We tested the production environment after we published the code. This is when we discovered the issue. The time spent testing and discovering the issue contributes to the total delay between the problem occurring and us fixing the problem.
We were not confident we could safely revert the VIP swap to unpublish from production. If we could have done it then package downloads would have started working immediately, and it would have been probably a 5 minute downtime, not a 1.5 hour downtime. So our inability to safely revert is a problem.
The batch job for fixing the problem failed the first time. It contributed to the outage duration significantly the time to realize the script was broken and fix it again was 20 minutes or more.
And finally, the missed step of running the fixed batch job to recover the gallery just takes a long time because it’s doing a lot of work.
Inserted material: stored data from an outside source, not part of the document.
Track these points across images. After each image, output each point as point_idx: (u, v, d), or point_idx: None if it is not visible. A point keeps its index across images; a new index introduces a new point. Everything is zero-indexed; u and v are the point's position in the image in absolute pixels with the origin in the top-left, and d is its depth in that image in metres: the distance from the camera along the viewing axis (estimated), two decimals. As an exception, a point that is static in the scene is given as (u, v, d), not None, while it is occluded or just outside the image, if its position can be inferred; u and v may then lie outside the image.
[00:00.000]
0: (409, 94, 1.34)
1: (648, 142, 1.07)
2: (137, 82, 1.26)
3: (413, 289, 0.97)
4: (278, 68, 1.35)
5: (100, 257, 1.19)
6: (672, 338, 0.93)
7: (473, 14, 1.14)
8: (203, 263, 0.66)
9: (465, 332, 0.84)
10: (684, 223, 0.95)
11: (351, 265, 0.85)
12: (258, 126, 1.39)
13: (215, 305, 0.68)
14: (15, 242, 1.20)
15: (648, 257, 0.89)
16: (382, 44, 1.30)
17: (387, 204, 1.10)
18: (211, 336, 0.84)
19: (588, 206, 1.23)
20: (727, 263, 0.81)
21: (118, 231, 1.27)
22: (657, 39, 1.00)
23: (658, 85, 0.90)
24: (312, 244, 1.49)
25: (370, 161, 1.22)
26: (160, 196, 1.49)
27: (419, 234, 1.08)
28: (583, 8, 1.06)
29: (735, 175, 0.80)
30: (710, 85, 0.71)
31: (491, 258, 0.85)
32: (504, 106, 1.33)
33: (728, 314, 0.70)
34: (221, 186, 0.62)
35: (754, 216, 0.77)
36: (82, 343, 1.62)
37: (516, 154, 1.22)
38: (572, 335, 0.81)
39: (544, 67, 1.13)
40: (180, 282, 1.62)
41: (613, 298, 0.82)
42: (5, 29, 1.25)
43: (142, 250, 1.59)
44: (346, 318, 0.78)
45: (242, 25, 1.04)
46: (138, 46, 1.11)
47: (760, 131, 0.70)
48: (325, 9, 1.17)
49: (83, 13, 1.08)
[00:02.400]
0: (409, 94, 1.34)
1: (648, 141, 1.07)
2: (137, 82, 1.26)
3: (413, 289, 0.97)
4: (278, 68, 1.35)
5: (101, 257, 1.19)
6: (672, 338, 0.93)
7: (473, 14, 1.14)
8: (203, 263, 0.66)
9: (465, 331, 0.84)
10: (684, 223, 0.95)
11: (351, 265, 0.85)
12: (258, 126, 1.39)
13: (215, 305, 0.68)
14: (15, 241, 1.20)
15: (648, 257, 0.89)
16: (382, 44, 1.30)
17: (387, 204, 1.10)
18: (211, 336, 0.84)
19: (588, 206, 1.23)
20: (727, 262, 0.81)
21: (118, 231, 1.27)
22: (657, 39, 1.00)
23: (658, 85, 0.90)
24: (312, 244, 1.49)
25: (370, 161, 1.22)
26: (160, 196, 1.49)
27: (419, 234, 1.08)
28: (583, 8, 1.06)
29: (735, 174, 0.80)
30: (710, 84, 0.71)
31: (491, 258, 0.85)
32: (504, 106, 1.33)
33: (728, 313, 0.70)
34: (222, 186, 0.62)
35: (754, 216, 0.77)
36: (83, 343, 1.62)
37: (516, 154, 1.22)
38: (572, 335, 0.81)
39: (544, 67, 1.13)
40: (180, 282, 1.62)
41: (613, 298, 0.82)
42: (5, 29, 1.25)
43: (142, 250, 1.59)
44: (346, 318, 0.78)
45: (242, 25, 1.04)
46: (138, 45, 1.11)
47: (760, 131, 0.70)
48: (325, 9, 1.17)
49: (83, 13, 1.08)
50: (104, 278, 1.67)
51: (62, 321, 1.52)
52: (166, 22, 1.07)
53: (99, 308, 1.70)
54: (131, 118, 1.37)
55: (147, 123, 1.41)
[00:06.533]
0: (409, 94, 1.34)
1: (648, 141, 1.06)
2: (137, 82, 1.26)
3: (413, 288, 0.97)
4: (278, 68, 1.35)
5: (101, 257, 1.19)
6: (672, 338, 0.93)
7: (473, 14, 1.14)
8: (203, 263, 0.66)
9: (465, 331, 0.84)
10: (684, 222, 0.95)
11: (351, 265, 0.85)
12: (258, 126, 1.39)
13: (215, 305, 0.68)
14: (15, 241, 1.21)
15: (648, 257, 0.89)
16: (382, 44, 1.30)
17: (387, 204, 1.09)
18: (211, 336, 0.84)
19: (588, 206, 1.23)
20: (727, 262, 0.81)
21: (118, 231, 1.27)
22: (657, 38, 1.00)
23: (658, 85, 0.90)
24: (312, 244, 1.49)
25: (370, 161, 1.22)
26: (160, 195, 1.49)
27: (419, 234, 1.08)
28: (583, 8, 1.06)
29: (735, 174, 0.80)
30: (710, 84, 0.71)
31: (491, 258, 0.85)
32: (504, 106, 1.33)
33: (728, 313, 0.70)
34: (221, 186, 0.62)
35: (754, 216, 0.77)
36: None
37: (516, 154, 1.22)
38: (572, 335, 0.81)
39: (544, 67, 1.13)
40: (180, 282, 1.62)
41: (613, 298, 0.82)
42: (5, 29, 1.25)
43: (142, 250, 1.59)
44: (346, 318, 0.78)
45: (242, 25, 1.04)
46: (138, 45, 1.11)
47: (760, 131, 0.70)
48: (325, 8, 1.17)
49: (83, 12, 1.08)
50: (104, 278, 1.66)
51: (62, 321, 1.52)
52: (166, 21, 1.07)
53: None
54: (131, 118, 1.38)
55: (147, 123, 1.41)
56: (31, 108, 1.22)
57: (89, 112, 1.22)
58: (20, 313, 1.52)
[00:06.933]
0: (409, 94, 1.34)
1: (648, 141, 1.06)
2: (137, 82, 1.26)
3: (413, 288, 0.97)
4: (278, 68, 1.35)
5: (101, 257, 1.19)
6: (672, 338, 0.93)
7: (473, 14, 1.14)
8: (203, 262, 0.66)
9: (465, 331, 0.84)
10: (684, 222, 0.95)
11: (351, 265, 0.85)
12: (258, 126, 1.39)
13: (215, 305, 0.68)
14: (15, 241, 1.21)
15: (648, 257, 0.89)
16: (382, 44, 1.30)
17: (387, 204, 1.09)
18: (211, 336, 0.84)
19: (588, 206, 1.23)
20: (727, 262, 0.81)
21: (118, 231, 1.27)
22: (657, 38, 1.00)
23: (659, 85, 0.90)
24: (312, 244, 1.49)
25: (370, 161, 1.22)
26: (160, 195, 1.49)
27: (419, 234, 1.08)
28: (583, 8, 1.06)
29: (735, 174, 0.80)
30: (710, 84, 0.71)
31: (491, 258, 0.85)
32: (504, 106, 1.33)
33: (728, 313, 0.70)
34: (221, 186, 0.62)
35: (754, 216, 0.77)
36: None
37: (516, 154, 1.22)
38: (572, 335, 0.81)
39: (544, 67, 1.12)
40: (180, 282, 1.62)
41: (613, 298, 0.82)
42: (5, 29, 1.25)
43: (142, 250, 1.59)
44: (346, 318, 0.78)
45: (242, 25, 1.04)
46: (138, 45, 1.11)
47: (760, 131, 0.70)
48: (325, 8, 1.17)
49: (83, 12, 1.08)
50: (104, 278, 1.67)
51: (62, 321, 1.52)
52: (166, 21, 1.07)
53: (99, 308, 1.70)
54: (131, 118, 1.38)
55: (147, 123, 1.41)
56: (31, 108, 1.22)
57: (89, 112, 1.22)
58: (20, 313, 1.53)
In a deeper analysis of how the problem code went into production in the first place without knowing that it would cause a problem, we found out that

The script had been run against our QA environment (called Preview) by the developer, without involving QA in testing the script.
The script had not been run against the preproduction environment (called Staging) ever. One reason for that is that Preview and Staging share the same Azure blob storage account, so it would have made no difference to observable behavior during testing.
Even though the need for running the script had been communicated verbally to the crew, because it was weeks earlier and because the step was not part of the deployment process for Preview and Staging, the step was completely forgotten about by the time it came to do the actual production deployment.
QA team had noticed issues downloading from Preview and Staging environments but not realize they were important because it was normal for download to be broken in these environments. The reason is these environments don’t have the full set of the production blob data in their own storage account.

Conclusions – What We Plan to Change

Plans for preventing and mitigating future nuget.org downtime caused by the NuGet gallery crew’s upgrades to nuget.org.

Ensure our deployment checklist of ALL steps required for deployment is updated alongside any code changes that require special deployment steps.
Validate production deployments using automated tests immediately after going live. We want to be able to detect the problems faster than it can be tweeted to us.
Expect problems during upgrades, and have a clear recovery plan in place for every deployment. The plan details how to quickly and safely recover when the deployment fails.

Ideally our recovery plan should always be VIP swap. We are currently experimenting with changing our use of Entity Framework to a model which will not depend on running migrations during the deployment itself.

A second recovery plan is database restore plus VIP swap. We would first set the Gallery to Read-Only mode (this is new) during the deployment, which means you will be unable to create accounts and upload packages while the deployment occurs.

Test the recovery plan in preproduction before doing the production deployment. (Confidence in a plan that has been dreamed up under pressure and not been tested is low!)
We need to make the QA and Preproduction environments squeaky clean and as reliable as production. We should never have issues that occur there that get ignored and thereby slip into production.
Stopping Preview and Staging from sharing the blob storage account will help us ensure we have done clean practice deployments.
Enhance our service monitoring to give us better feedback on when and how package download gets broken.